====== Selected extract ======

# Strangest thing you polished (with a DA...)



## killash (May 3, 2010)

Just wondering as I was thinking about doing the bathroom tiles if the weather is bad this weekend...


----------



## Simpson. (Jun 22, 2010)

I heard someone did a bath tub lol


----------



## buff not enuf (Sep 29, 2008)

Also i think a wheelie bin:lol:


----------



## JCW85 (Oct 29, 2009)

VXRMarc polished his dyson vaccum - properly detailed it irrc :lol:


----------



## divine3779 (Jul 12, 2009)

:buffer:I had to polish an old 1950's silver cross coach built pram a couple of months back!


----------



## Miguelgomes (Apr 9, 2009)

When I was practicing my polishing with the rotary, I polished my lacquered wood furniture


----------



## sayloday (Oct 5, 2008)

When I first got my DA, practiced on our Piano (needed tuning when I finished with it) and a couple of our UPVC Frames.


----------



## KEVLO (Oct 7, 2009)

we've got a gloss black kitchen, worked great getting rid of the swirls


----------



## HEADPHONES (Jan 1, 2008)

====== Collected material ======

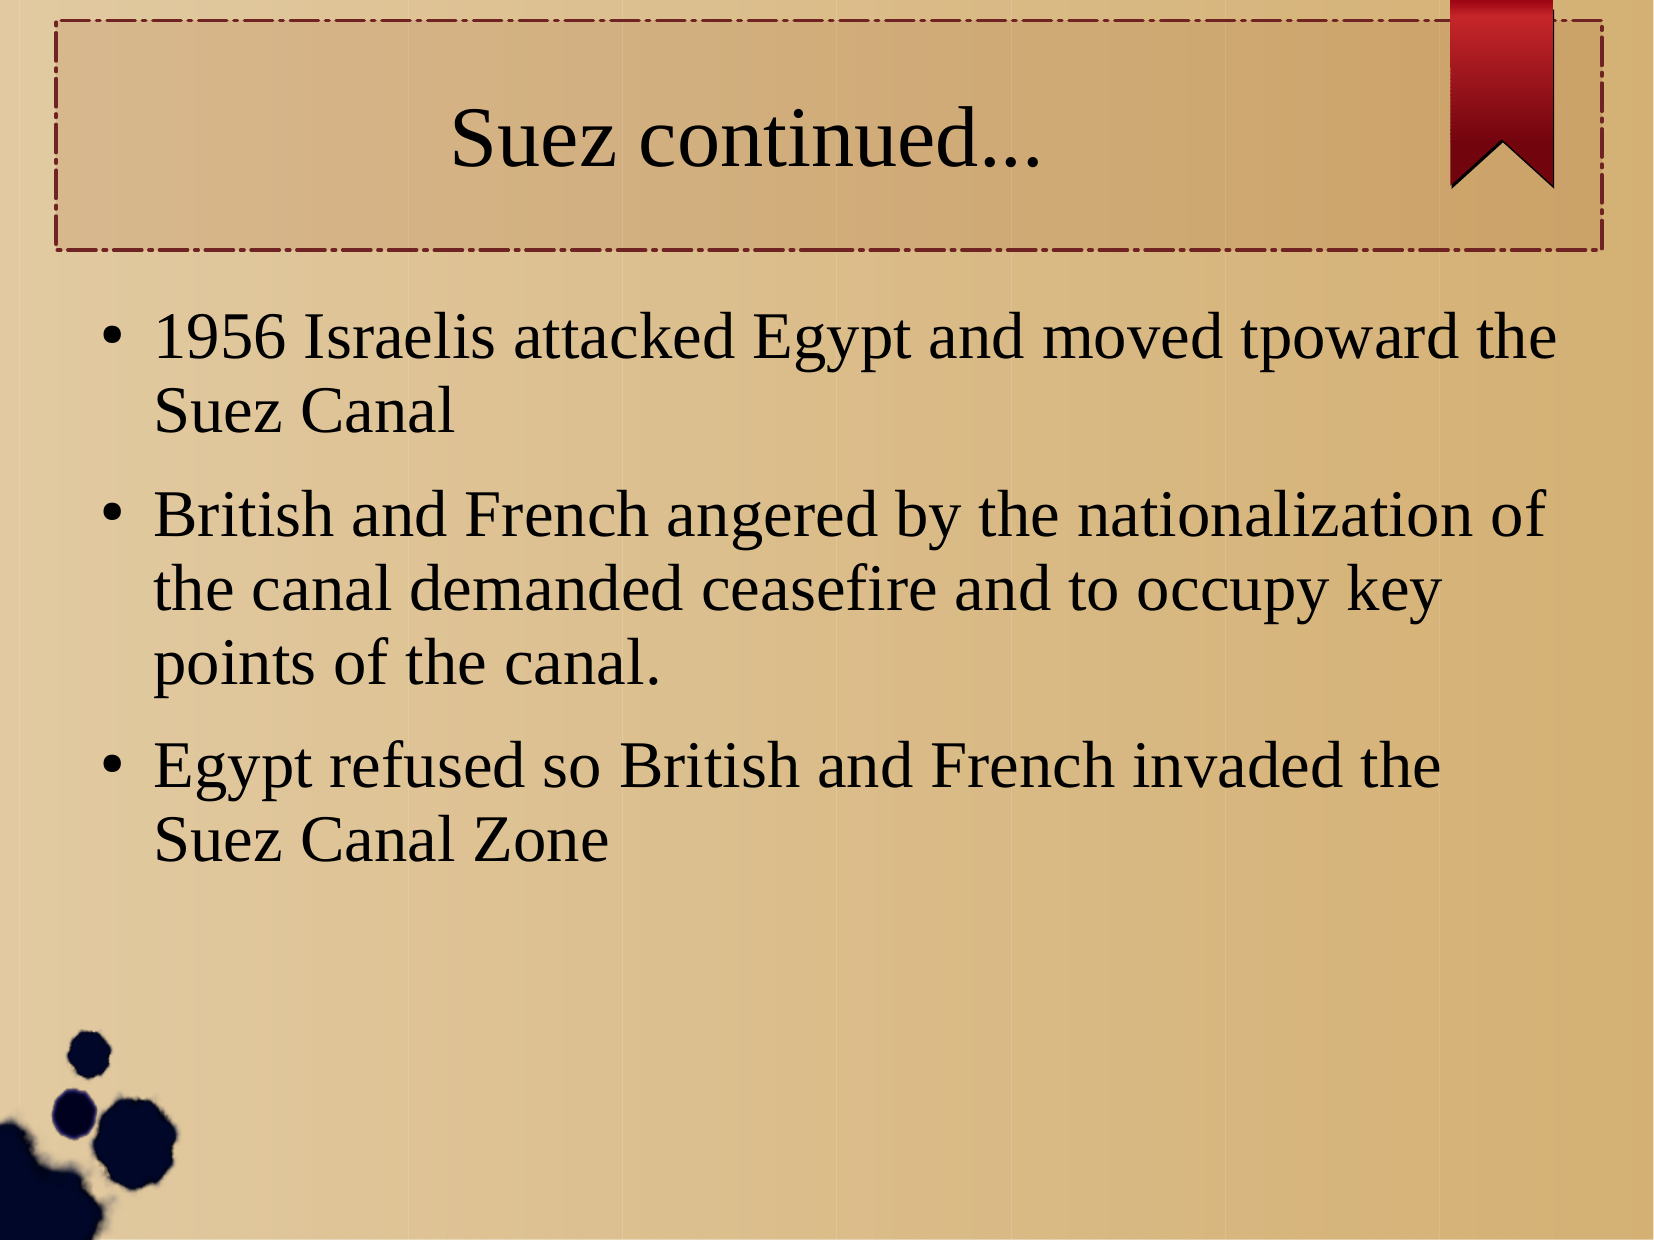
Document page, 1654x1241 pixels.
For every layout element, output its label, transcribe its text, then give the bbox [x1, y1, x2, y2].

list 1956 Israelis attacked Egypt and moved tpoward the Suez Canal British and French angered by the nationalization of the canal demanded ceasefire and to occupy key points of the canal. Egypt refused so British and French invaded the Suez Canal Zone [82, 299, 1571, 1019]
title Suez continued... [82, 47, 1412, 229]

======

## Exercise brief
In the forum thread about the strangest things people have polished, what did divine3779 have to polish a couple of months back?

## Expected answer
An old 1950's silver cross coach built pram.